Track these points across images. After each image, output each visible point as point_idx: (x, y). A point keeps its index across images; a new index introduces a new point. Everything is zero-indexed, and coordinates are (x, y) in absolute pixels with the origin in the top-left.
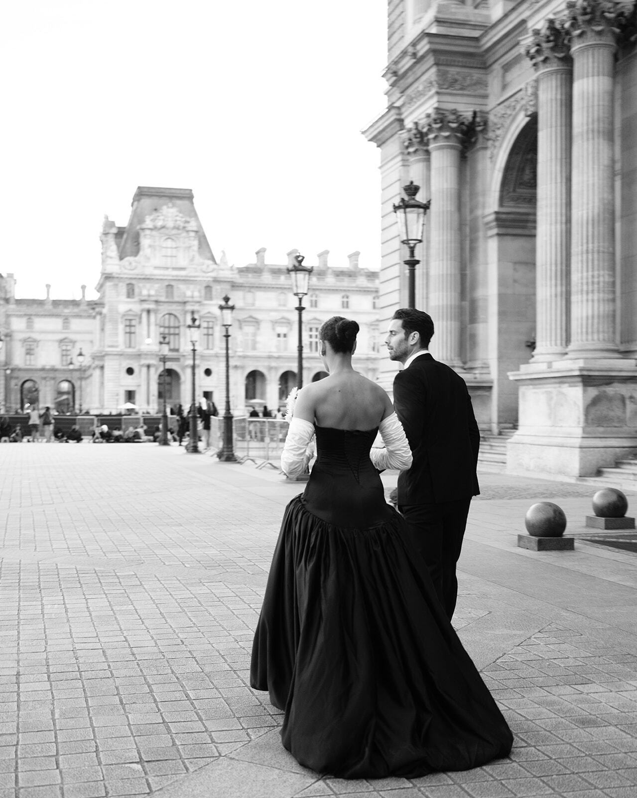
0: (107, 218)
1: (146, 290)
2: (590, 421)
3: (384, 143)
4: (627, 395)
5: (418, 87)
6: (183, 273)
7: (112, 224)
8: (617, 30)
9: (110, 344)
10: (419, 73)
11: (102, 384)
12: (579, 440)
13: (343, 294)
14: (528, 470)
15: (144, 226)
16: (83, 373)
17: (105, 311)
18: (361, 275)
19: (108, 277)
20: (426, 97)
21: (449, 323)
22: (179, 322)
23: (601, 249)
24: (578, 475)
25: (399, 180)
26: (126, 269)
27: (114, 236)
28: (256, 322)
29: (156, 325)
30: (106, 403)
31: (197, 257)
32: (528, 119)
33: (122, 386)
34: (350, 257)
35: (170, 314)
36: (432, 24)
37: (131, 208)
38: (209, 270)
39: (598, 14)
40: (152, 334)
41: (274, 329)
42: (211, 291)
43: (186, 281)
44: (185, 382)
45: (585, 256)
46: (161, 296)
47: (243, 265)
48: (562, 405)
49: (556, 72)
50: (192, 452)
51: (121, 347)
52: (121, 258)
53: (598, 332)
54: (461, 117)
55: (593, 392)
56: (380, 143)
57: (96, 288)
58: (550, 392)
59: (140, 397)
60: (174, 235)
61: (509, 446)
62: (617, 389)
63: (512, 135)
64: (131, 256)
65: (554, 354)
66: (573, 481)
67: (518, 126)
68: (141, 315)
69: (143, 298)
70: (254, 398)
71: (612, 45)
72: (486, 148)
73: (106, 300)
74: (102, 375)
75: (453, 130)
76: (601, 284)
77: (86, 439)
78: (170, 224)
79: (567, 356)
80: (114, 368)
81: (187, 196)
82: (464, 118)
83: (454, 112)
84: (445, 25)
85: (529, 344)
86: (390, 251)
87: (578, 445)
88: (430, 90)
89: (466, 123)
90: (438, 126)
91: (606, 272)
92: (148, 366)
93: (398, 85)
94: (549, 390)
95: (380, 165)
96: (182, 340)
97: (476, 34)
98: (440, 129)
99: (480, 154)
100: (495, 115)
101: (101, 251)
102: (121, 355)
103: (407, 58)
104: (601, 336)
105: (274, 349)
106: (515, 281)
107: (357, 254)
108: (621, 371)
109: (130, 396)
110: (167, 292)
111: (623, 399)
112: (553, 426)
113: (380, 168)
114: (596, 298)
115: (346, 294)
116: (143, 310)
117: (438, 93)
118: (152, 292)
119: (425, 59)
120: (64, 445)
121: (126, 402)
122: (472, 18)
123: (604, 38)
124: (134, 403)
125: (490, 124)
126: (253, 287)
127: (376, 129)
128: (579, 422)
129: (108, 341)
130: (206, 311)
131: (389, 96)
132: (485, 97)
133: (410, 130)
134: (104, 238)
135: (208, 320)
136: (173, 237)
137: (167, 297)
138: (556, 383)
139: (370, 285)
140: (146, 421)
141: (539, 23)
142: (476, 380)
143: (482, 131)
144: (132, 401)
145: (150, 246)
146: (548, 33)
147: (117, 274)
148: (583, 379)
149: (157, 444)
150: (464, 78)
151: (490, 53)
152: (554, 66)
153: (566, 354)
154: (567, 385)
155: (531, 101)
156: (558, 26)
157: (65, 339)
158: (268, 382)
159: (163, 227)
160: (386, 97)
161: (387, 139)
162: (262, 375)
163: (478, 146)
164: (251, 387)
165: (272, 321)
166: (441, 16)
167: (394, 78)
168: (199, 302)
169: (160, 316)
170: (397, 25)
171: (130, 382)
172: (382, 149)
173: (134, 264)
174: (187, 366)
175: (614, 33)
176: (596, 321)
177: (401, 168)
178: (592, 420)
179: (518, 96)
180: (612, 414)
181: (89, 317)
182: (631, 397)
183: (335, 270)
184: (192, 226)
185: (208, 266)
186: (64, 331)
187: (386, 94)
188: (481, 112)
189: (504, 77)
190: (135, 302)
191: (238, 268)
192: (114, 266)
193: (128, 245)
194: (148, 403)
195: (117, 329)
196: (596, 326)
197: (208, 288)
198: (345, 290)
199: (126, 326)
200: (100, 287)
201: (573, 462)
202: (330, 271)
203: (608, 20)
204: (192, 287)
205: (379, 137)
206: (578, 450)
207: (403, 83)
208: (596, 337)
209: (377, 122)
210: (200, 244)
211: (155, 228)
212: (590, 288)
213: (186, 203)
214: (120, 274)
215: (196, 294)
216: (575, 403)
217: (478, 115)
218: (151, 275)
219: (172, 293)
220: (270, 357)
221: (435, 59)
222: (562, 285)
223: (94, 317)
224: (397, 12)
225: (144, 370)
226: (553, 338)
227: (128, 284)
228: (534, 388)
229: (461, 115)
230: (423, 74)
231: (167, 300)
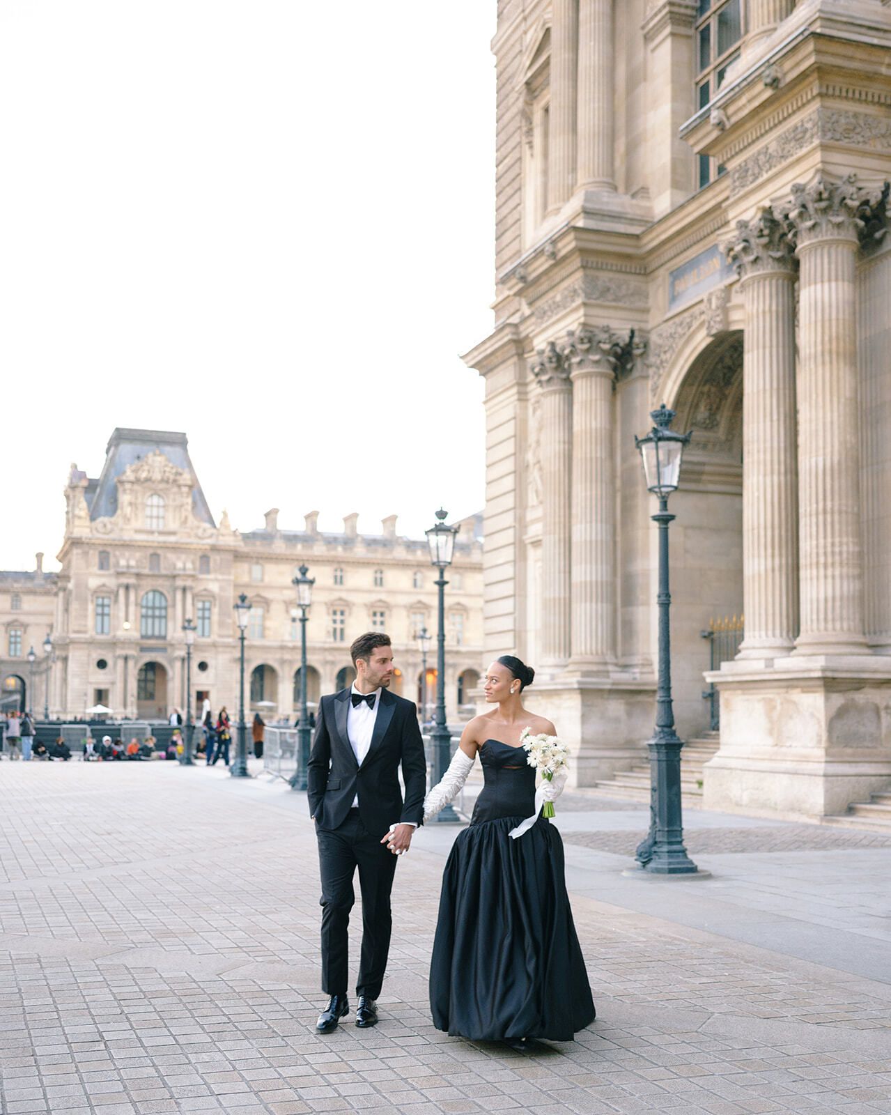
0: (75, 467)
1: (125, 560)
2: (835, 739)
3: (491, 370)
4: (882, 704)
5: (554, 297)
6: (172, 539)
7: (82, 475)
8: (862, 223)
9: (76, 628)
10: (558, 279)
11: (65, 680)
12: (823, 765)
13: (376, 568)
14: (738, 805)
15: (124, 478)
16: (40, 666)
17: (71, 586)
18: (400, 545)
19: (74, 542)
20: (568, 310)
21: (599, 604)
22: (166, 600)
23: (844, 508)
24: (823, 814)
25: (515, 418)
26: (98, 531)
27: (83, 490)
28: (266, 603)
29: (136, 605)
30: (69, 705)
31: (191, 518)
32: (709, 340)
33: (91, 683)
34: (384, 521)
35: (154, 591)
36: (578, 215)
37: (106, 455)
38: (206, 535)
39: (837, 201)
40: (132, 617)
41: (287, 611)
42: (208, 562)
43: (176, 548)
44: (173, 678)
45: (821, 517)
46: (145, 568)
47: (247, 530)
48: (791, 718)
49: (771, 276)
50: (239, 776)
51: (91, 633)
52: (93, 519)
53: (841, 619)
54: (614, 337)
55: (838, 700)
56: (484, 370)
57: (57, 557)
58: (771, 700)
59: (115, 697)
60: (161, 490)
61: (707, 772)
62: (870, 696)
63: (686, 361)
64: (104, 516)
65: (771, 648)
66: (816, 822)
67: (695, 348)
68: (118, 591)
69: (120, 570)
70: (262, 699)
71: (854, 242)
72: (646, 377)
73: (72, 573)
74: (65, 670)
75: (604, 352)
76: (845, 555)
77: (76, 755)
78: (157, 476)
79: (794, 652)
80: (80, 660)
81: (180, 441)
82: (619, 338)
83: (606, 330)
84: (595, 217)
85: (706, 634)
86: (500, 510)
87: (822, 773)
88: (573, 301)
89: (622, 344)
90: (586, 346)
91: (851, 539)
92: (126, 659)
93: (525, 294)
94: (771, 696)
95: (484, 399)
96: (170, 624)
97: (636, 230)
98: (588, 351)
99: (638, 385)
100: (660, 335)
101: (66, 509)
102: (91, 643)
103: (543, 259)
104: (845, 626)
105: (287, 637)
106: (686, 551)
107: (393, 519)
108: (875, 671)
109: (101, 696)
110: (151, 562)
111: (877, 710)
112: (776, 745)
113: (485, 402)
114: (837, 573)
115: (379, 568)
116: (119, 586)
117: (585, 304)
118: (133, 563)
119: (568, 261)
120: (48, 764)
121: (95, 705)
122: (629, 210)
123: (843, 233)
124: (106, 706)
125: (652, 346)
126: (262, 558)
127: (480, 353)
128: (819, 741)
129: (74, 625)
130: (202, 588)
131: (496, 312)
132: (646, 311)
133: (541, 353)
134: (71, 493)
135: (203, 599)
136: (161, 493)
137: (151, 569)
138: (780, 687)
139: (410, 557)
140: (155, 732)
141: (748, 211)
142: (635, 682)
143: (642, 355)
144: (103, 702)
145: (131, 504)
146: (762, 224)
147: (86, 538)
148: (825, 682)
149: (176, 763)
150: (619, 287)
151: (654, 255)
152: (768, 268)
153: (794, 648)
154: (799, 690)
155: (718, 316)
156: (778, 216)
157: (16, 621)
158: (280, 679)
159: (148, 480)
160: (493, 312)
161: (496, 366)
162: (272, 670)
163: (636, 374)
164: (258, 686)
165: (285, 602)
166: (589, 205)
167: (521, 285)
168: (192, 576)
169: (142, 593)
170: (510, 221)
171: (101, 679)
172: (487, 379)
173: (109, 526)
174: (176, 658)
175: (856, 226)
176: (838, 604)
177: (516, 403)
178: (838, 737)
179: (696, 310)
180: (862, 729)
181: (47, 593)
182: (887, 708)
183: (365, 537)
184: (186, 478)
185: (205, 530)
186: (13, 611)
187: (493, 308)
188: (641, 330)
189: (673, 285)
190: (110, 575)
191: (242, 534)
192: (83, 530)
193: (103, 502)
194: (125, 706)
195: (86, 609)
196: (838, 611)
197: (205, 558)
198: (378, 564)
199: (98, 605)
200: (64, 556)
201: (816, 796)
202: (359, 539)
203: (849, 209)
204: (183, 557)
205: (485, 363)
206: (822, 779)
207: (533, 292)
208: (838, 626)
209: (484, 343)
210: (194, 504)
211: (137, 481)
212: (830, 560)
213: (177, 450)
214: (90, 539)
215: (189, 565)
216: (812, 715)
217: (636, 334)
218: (131, 541)
219: (159, 564)
220: (282, 648)
221: (582, 261)
222: (780, 555)
223: (56, 594)
224: (512, 204)
225: (121, 663)
226: (770, 626)
227: (101, 552)
228: (743, 694)
229: (614, 335)
230: (563, 280)
231: (151, 573)
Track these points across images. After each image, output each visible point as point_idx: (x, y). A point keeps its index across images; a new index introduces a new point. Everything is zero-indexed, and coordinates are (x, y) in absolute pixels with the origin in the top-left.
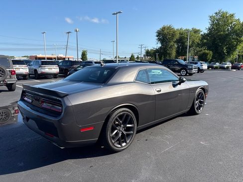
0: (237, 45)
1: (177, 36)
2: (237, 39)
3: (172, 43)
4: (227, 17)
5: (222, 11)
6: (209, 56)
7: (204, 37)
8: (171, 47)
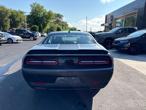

- **Task to carry out**
Arrange everything from the start of the material down to the line containing "110: (167, 292)" as a Markdown table with the columns Row and Entry, numbering each line and skipping blank ones. Leave the pictures out.

- **Your response**
| Row | Entry |
|---|---|
| 1 | Track these points across images. After each image, output each visible point as point_idx: (x, y). A point keeps its index across images; a new index introduces a new point. Everything is zero-indexed, and coordinates are (x, y) in absolute pixels with the origin in the top-left. |
| 2 | 0: (107, 218) |
| 3 | 1: (146, 290) |
| 4 | 2: (590, 421) |
| 5 | 3: (384, 143) |
| 6 | 4: (627, 395) |
| 7 | 5: (418, 87) |
| 8 | 6: (183, 273) |
| 9 | 7: (112, 224) |
| 10 | 8: (617, 30) |
| 11 | 9: (110, 344) |
| 12 | 10: (419, 73) |
| 13 | 11: (102, 384) |
| 14 | 12: (579, 440) |
| 15 | 13: (343, 294) |
| 16 | 14: (528, 470) |
| 17 | 15: (144, 226) |
| 18 | 16: (83, 373) |
| 19 | 17: (105, 311) |
| 20 | 18: (361, 275) |
| 21 | 19: (108, 277) |
| 22 | 20: (426, 97) |
| 23 | 21: (449, 323) |
| 24 | 22: (179, 322) |
| 25 | 23: (601, 249) |
| 26 | 24: (578, 475) |
| 27 | 25: (399, 180) |
| 28 | 26: (126, 269) |
| 29 | 27: (114, 236) |
| 30 | 28: (256, 322) |
| 31 | 29: (156, 325) |
| 32 | 30: (106, 403) |
| 33 | 31: (197, 257) |
| 34 | 32: (528, 119) |
| 35 | 33: (122, 386) |
| 36 | 34: (350, 257) |
| 37 | 35: (170, 314) |
| 38 | 36: (432, 24) |
| 39 | 37: (131, 208) |
| 40 | 38: (209, 270) |
| 41 | 39: (598, 14) |
| 42 | 40: (152, 334) |
| 43 | 41: (274, 329) |
| 44 | 42: (211, 291) |
| 45 | 43: (186, 281) |
| 46 | 44: (185, 382) |
| 47 | 45: (585, 256) |
| 48 | 46: (161, 296) |
| 49 | 47: (243, 265) |
| 50 | 48: (562, 405) |
| 51 | 49: (556, 72) |
| 52 | 50: (192, 452) |
| 53 | 51: (121, 347) |
| 54 | 52: (121, 258) |
| 55 | 53: (598, 332) |
| 56 | 54: (461, 117) |
| 57 | 55: (593, 392) |
| 58 | 56: (380, 143) |
| 59 | 57: (96, 288) |
| 60 | 58: (550, 392) |
| 61 | 59: (140, 397) |
| 62 | 60: (174, 235) |
| 63 | 61: (509, 446) |
| 64 | 62: (617, 389) |
| 65 | 63: (512, 135) |
| 66 | 64: (131, 256) |
| 67 | 65: (554, 354) |
| 68 | 66: (573, 481) |
| 69 | 67: (518, 126) |
| 70 | 68: (141, 315) |
| 71 | 69: (143, 298) |
| 72 | 70: (254, 398) |
| 73 | 71: (612, 45) |
| 74 | 72: (486, 148) |
| 75 | 73: (106, 300) |
| 76 | 74: (102, 375) |
| 77 | 75: (453, 130) |
| 78 | 76: (601, 284) |
| 79 | 77: (86, 439) |
| 80 | 78: (170, 224) |
| 81 | 79: (567, 356) |
| 82 | 80: (114, 368) |
| 83 | 81: (187, 196) |
| 84 | 82: (464, 118) |
| 85 | 83: (454, 112) |
| 86 | 84: (445, 25) |
| 87 | 85: (529, 344) |
| 88 | 86: (390, 251) |
| 89 | 87: (578, 445) |
| 90 | 88: (430, 90) |
| 91 | 89: (466, 123) |
| 92 | 90: (438, 126) |
| 93 | 91: (606, 272) |
| 94 | 92: (148, 366) |
| 95 | 93: (398, 85) |
| 96 | 94: (549, 390) |
| 97 | 95: (380, 165) |
| 98 | 96: (182, 340) |
| 99 | 97: (476, 34) |
| 100 | 98: (440, 129) |
| 101 | 99: (480, 154) |
| 102 | 100: (495, 115) |
| 103 | 101: (101, 251) |
| 104 | 102: (121, 355) |
| 105 | 103: (407, 58) |
| 106 | 104: (601, 336) |
| 107 | 105: (274, 349) |
| 108 | 106: (515, 281) |
| 109 | 107: (357, 254) |
| 110 | 108: (621, 371) |
| 111 | 109: (130, 396) |
| 112 | 110: (167, 292) |